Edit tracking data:
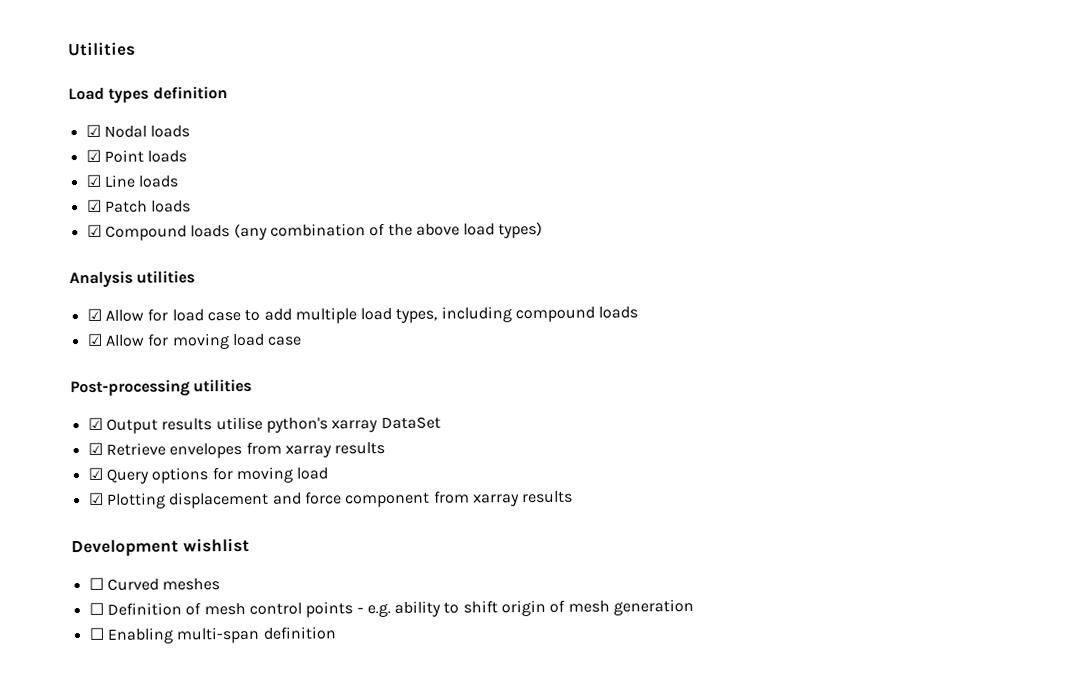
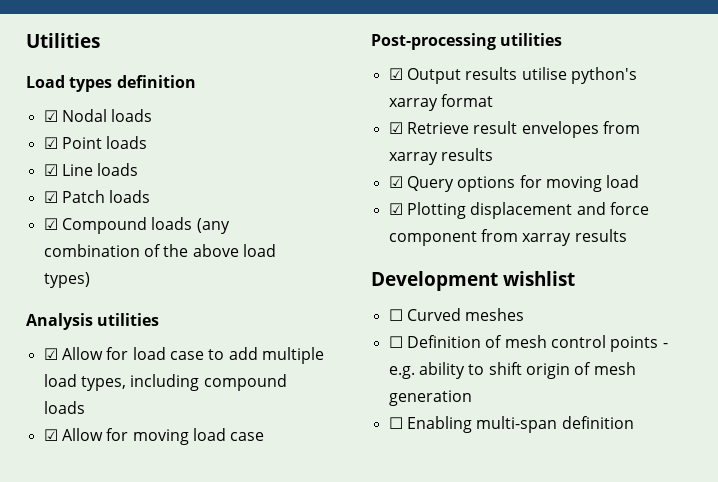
[380,416,441,430] DataSet -> [440,94,493,107] format
(166, 449) none -> [473,121,518,134] result

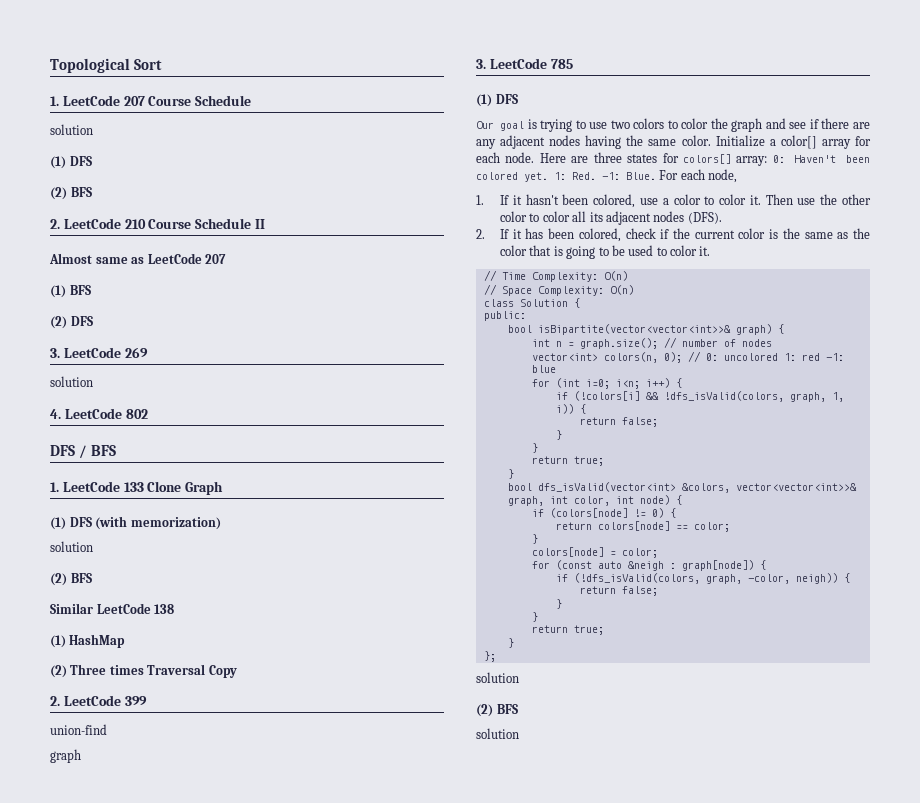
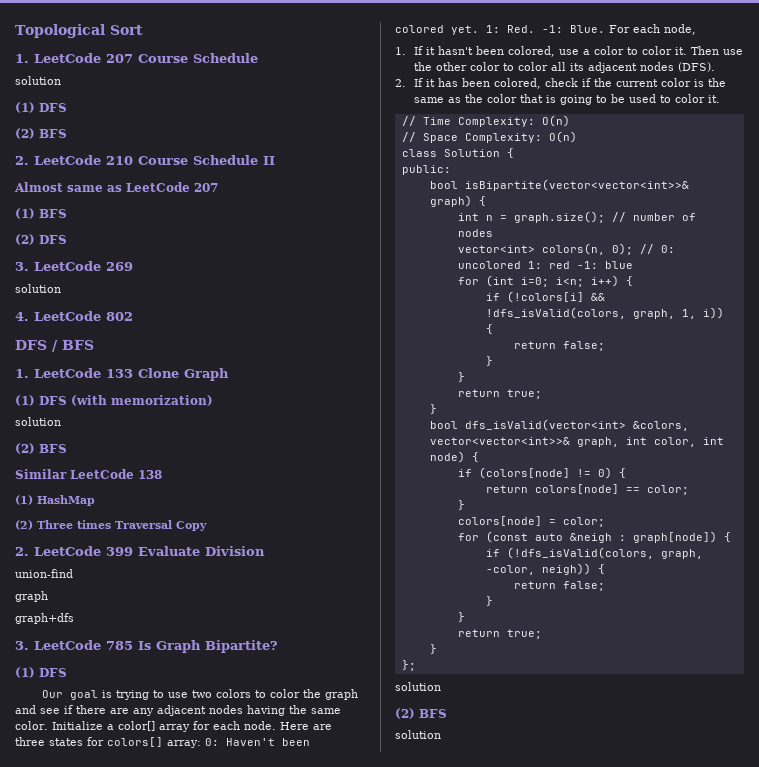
(147, 701) none -> [138,546,265,556] Evaluate Division
(81, 756) none -> [15,613,74,624] // graph+dfs
(573, 64) none -> [138,640,278,653] Is Graph Bipartite?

Aim of the exercise: Using only the data above, copy out the lines that include the word "none".

Result of this exercise:
(166, 449) none -> [473,121,518,134] result
(147, 701) none -> [138,546,265,556] Evaluate Division
(81, 756) none -> [15,613,74,624] // graph+dfs
(573, 64) none -> [138,640,278,653] Is Graph Bipartite?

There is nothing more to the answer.